A Câmara Municipal de Gravataí analisa o Projeto de Lei nº 40/2026, que propõe novas regras para a entrega de mercadorias de pequeno porte em condomínios residenciais e comerciais do município. Protocolada pelo vereador Guarda Moises, a matéria estabelece que entregadores não serão obrigados a acessar áreas internas nem subir até a porta das unidades consumidoras.
Pelo texto, as entregas deverão ocorrer, preferencialmente, na portaria, recepção ou em local previamente definido pela administração do condomínio, respeitando as normas internas de segurança. A medida abrange serviços realizados por plataformas digitais, empresas de logística, restaurantes, farmácias, supermercados e estabelecimentos similares.
O projeto considera como mercadorias de pequeno porte aquelas que podem ser transportadas por uma única pessoa, como alimentos, medicamentos, compras de mercado e pequenos objetos. Nesses casos, o consumidor não poderá exigir que o entregador realize o deslocamento até a unidade.
A proposta, no entanto, prevê exceções. Em situações que envolvam pessoas idosas, com deficiência ou mobilidade reduzida, a entrega poderá ser realizada diretamente na unidade, sem custo adicional, desde que a condição seja informada no momento da compra.

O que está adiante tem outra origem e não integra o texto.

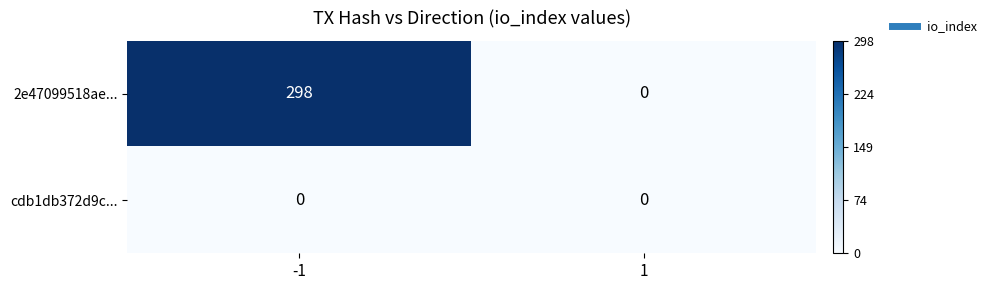

The 2e47099518ae... series shows 0 at 1. True or false?

True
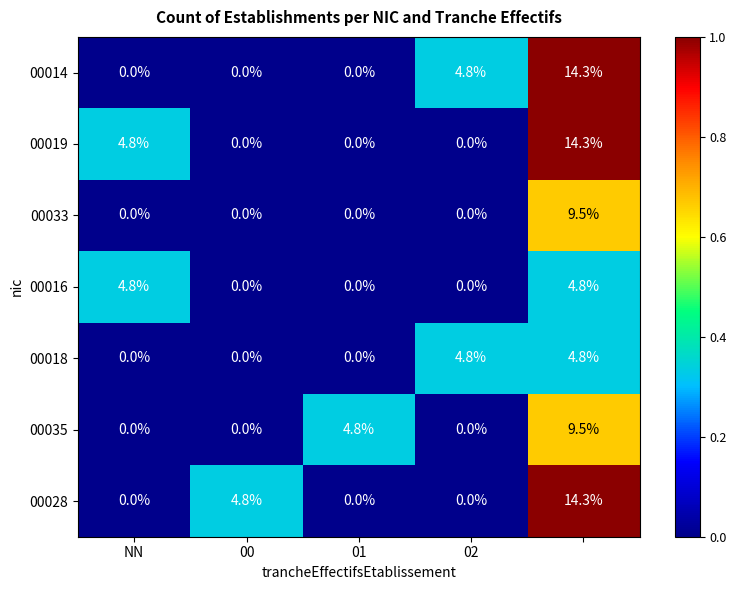

What is the greatest value displayed?

14.3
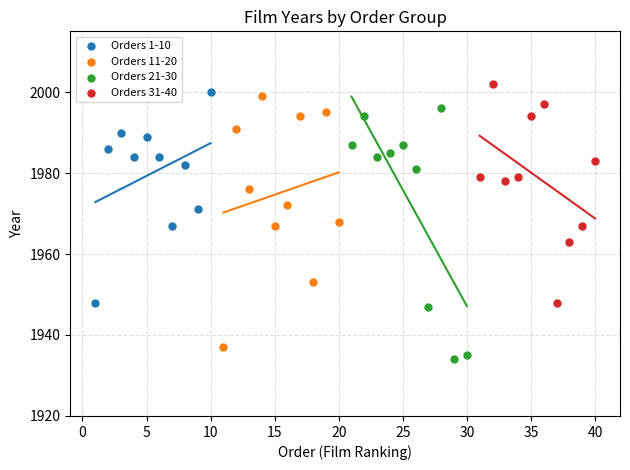

Which series reaches the minimum Y coordinate?

Orders 21-30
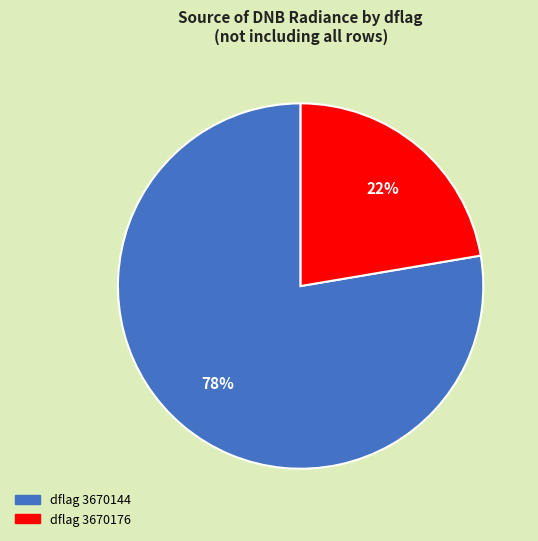

Is there a majority slice in this chart?

Yes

Outro ponto previsto é a obrigatoriedade de que plataformas digitais e empresas de entrega informem, de forma clara, em seus aplicativos ou canais de contratação, que não há exigência de entrega na porta da unidade, exceto nos casos previstos na lei. Além disso, os condomínios deverão afixar comunicados visíveis aos moradores e usuários sobre as regras.
O descumprimento das disposições poderá gerar sanções administrativas, conforme a legislação municipal vigente, especialmente no que diz respeito à defesa do consumidor e à ordem pública.
Na justificativa, o autor argumenta que o projeto busca equilibrar as relações entre consumidores, entregadores, empresas e administradores condominiais, diante do crescimento dos serviços de delivery nos últimos anos. Segundo ele, a ausência de regulamentação tem gerado conflitos recorrentes, principalmente quanto à exigência de acesso de entregadores a áreas privadas.
O texto também aponta preocupações com a segurança e as condições de trabalho dos profissionais, que, conforme o vereador, podem ser expostos a riscos ao ingressar em condomínios, além de enfrentarem situações de constrangimento e exigências consideradas abusivas.
O projeto ainda será analisado pelos vereadores antes de eventual votação em plenário. Caso aprovado e sancionado, passará a valer a partir da data de publicação.